The sickening emptiness of Bret Easton Ellis’ ‘Less Than Zero’
Reading a Bret Easton Ellis novel undoubtedly generates a strange quality and atmosphere. The notorious and controversial American author’s writing style often details a series of shocking, immoral, and violent acts in an utterly affectless style, most notably in his 1991 work American Psycho.
However, even as far back as Ellis’ debut, 1985’s Less Than Zero, which was published when the author was just 21 years old, it was clear that Ellis had his literary ambition set on providing readers with a sensory and entertaining experience that would somehow leave them feeling oddly hollow and dissociative once the book had been put back on the bedside table.
Less Than Zero tells of the emotional and moral disparity of the most privileged subsection of the Los Angeles youth in the 1980s. By focusing on the protagonist, Clay, an 18-year-old student returning to his Californian home from his New Hampshire college for the Christmas holidays, plus his disaffected, wealthy LA friends, Ellis taps into the hedonistic tendencies of the decade, the likes of which he had himself experienced as a young man and adolescent.
Even dialled back from the excessive consumerism of Patrick Bateman in American Psycho, Less Than Zero’s prose style is one of complete detachment amid the luxury of privilege. The constant parties and rampant drug use, the days spent lounging by the pool and driving out to Palm Springs for the weekend, leaving both Clay and the novel’s readership feeling overwhelmed by a state of nihilism and ennui, in line with the novel’s title, i.e. to be lower than nothing.
Whether faced with moral and emotional repugnance or the striking pleasures of life like sex, consumerism and intoxicants, Clay seems utterly alienated from his affluent existence. When we read of his partying and lavish lifestyle, we can’t help but feel excited at the moment of sharing in such privilege, only to mirror Clay’s apathy when we close the novel’s pages.
Perhaps it’s the fact that Clay, Blair, Trent, and Julian’s positions in life ought to bring them emotional and intellectual engagement with life, but by squandering it, they are left feeling utterly empty. Less Than Zero feels lacking in any pursuit beyond the detailing of acts, even though it is well written and has precise intent, so we, too, become wrapped up in its glamourous futility.

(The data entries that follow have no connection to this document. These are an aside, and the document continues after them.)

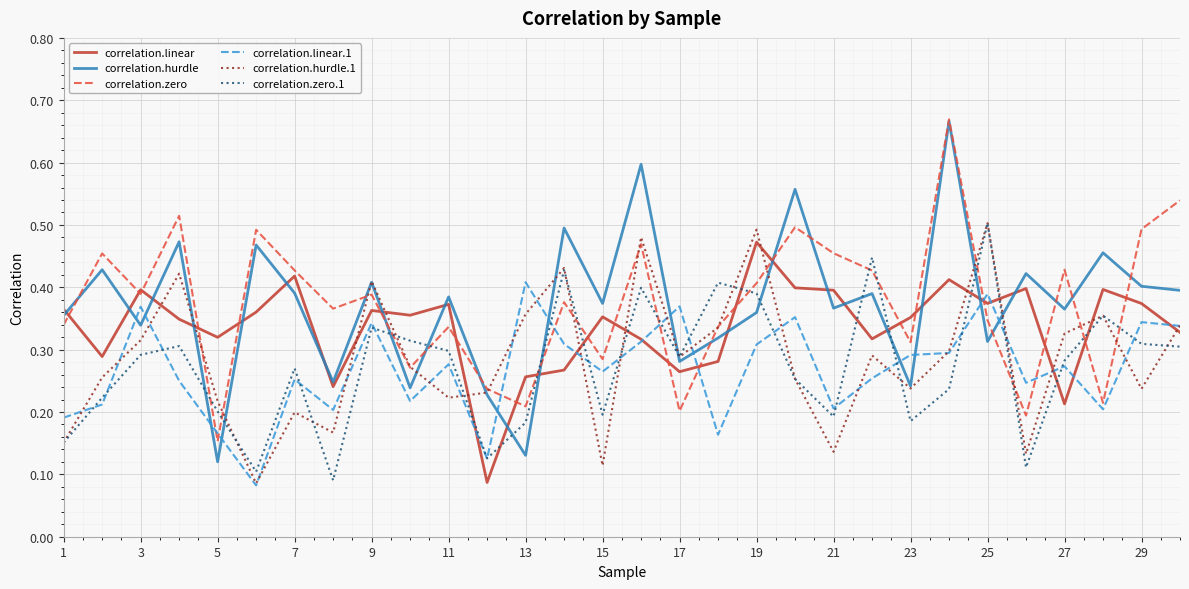

Which series has the largest range (max minus min)?

correlation.hurdle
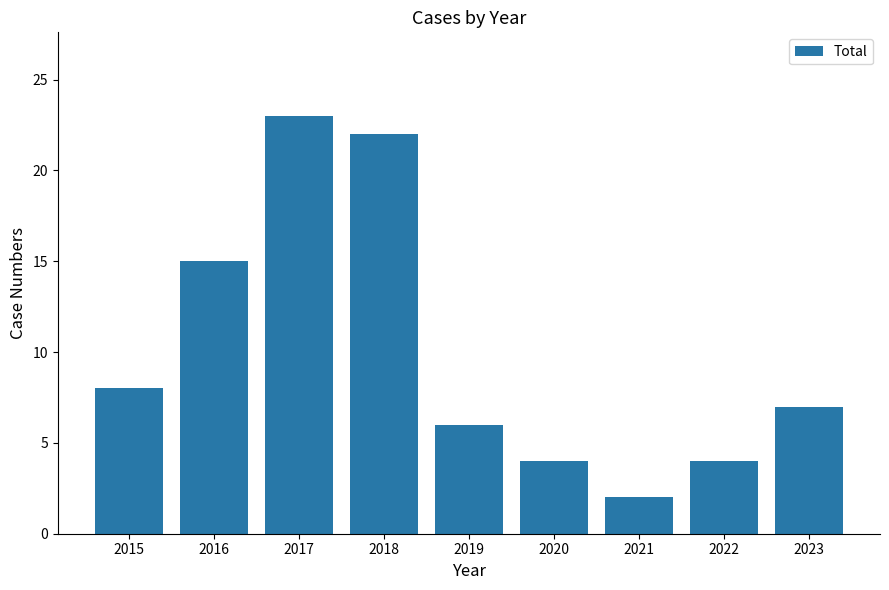

Reading left to right, list all the values displayed in this chart.

8	15	23	22	6	4	2	4	7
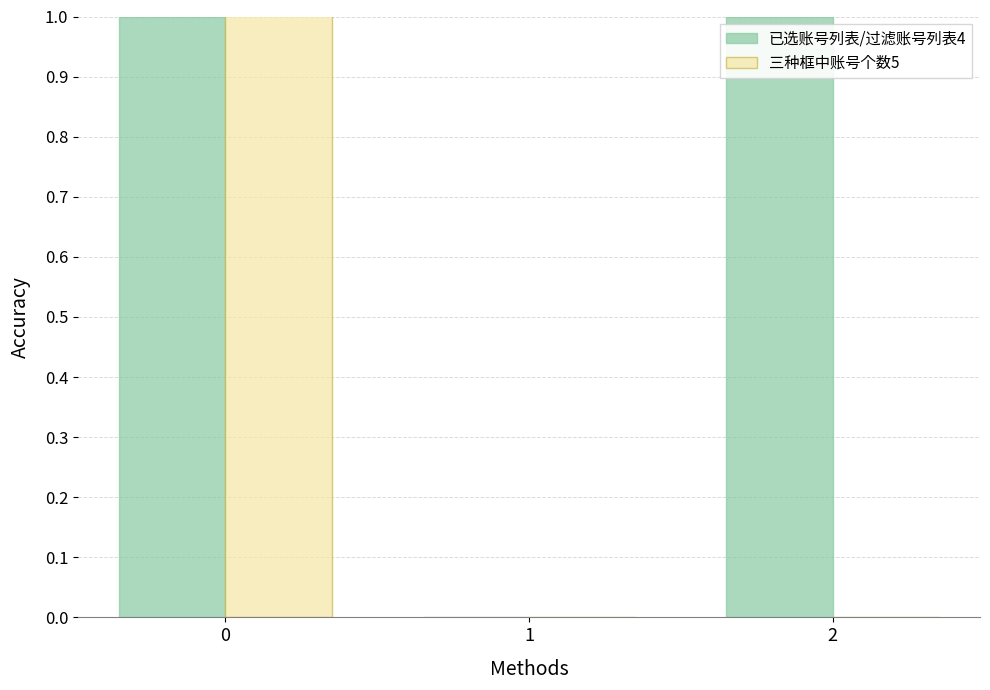

Are the bars grouped side by side (vs. stacked)?

Yes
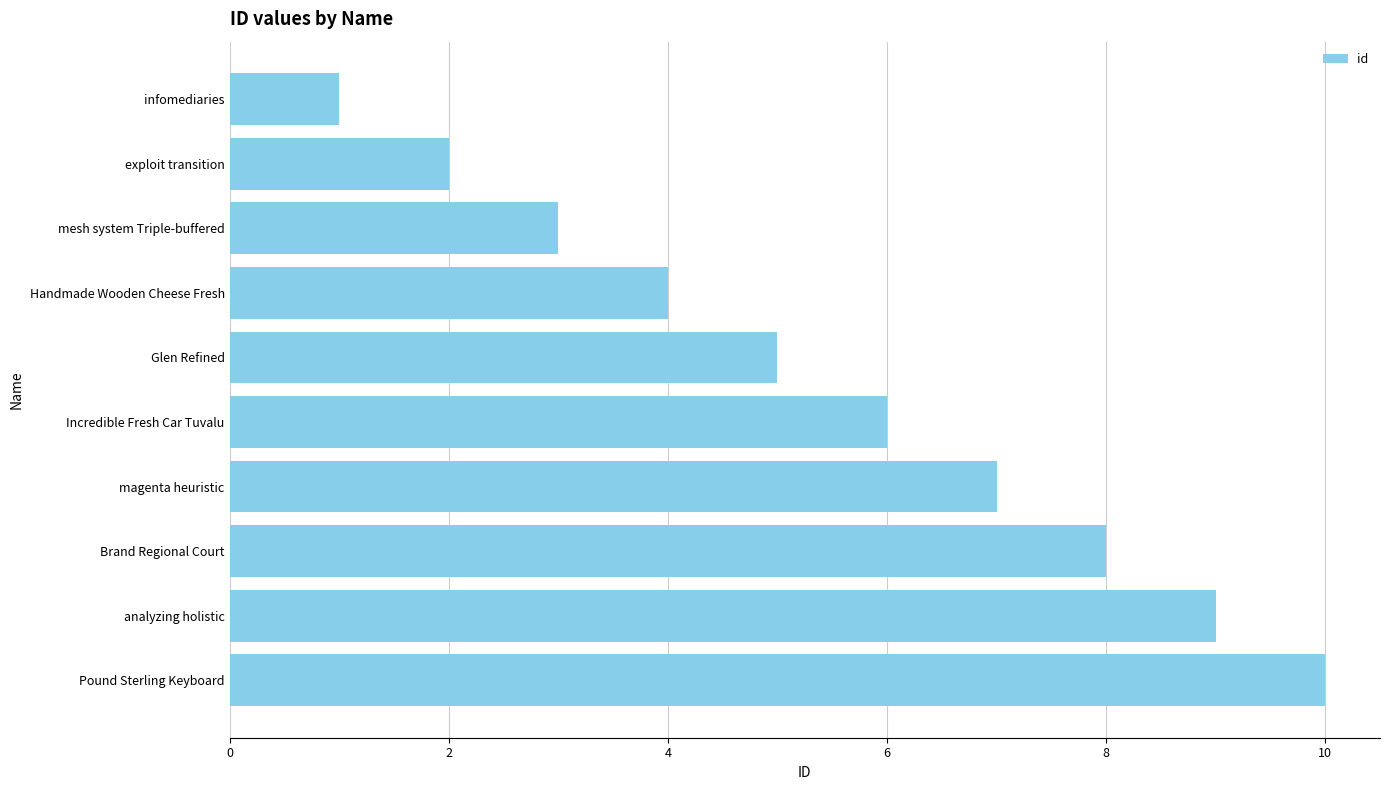

What is the maximum value shown in the chart?

10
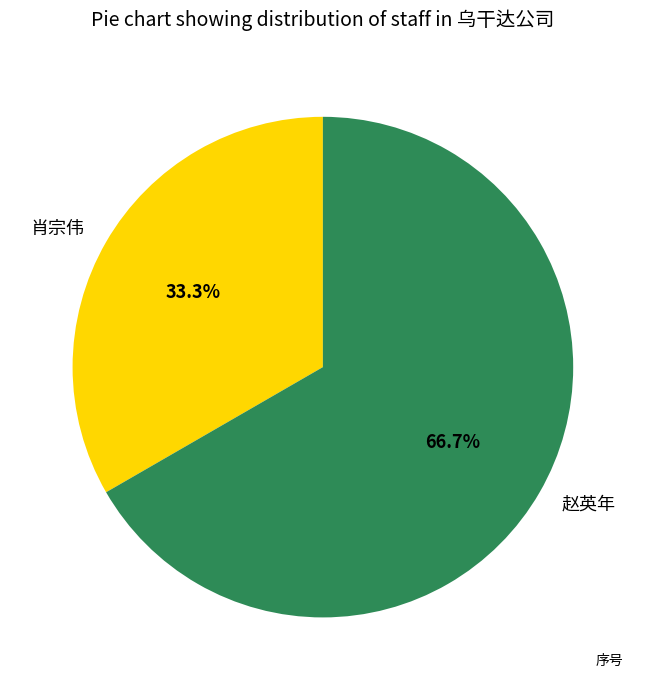

To the nearest percent, what is the combined percentage of 赵英年 and 肖宗伟?

100%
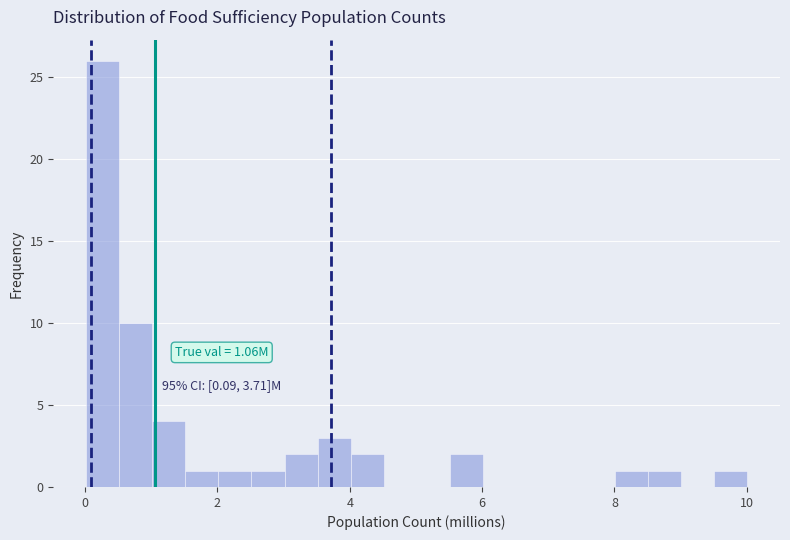

Read against the x-axis, roughly where is the centre of the tallest bar?

0.2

While much of Ellis’ novel primarily details the day-to-day occurrence of its characters’ lives, which is essentially just hanging out and passing the time, towards its crescendo, when the true horrors of the Los Angeles elite are revealed, we’ve spent such an inordinate amount of time in apathy and moral hollowness, that rape, torture, murder and prostitution barely even scratch the surface of our empathy. It is an incredibly strange position to be found in as a reader with a functioning moral compass.
However, that effect is precisely the thing behind the literary prowess of Ellis’ debut. While it might lack the flowery language with which we associate the literary medium, it’s an intention from Ellis, a signifier of the moral decay of the late 20th century that he lived through and detailed in all its wealthy, luxurious horror. Less Than Zero serves as an examination of the excess of the 1980s, but also the power of the novel to generate the same feeling in its readership as its characters.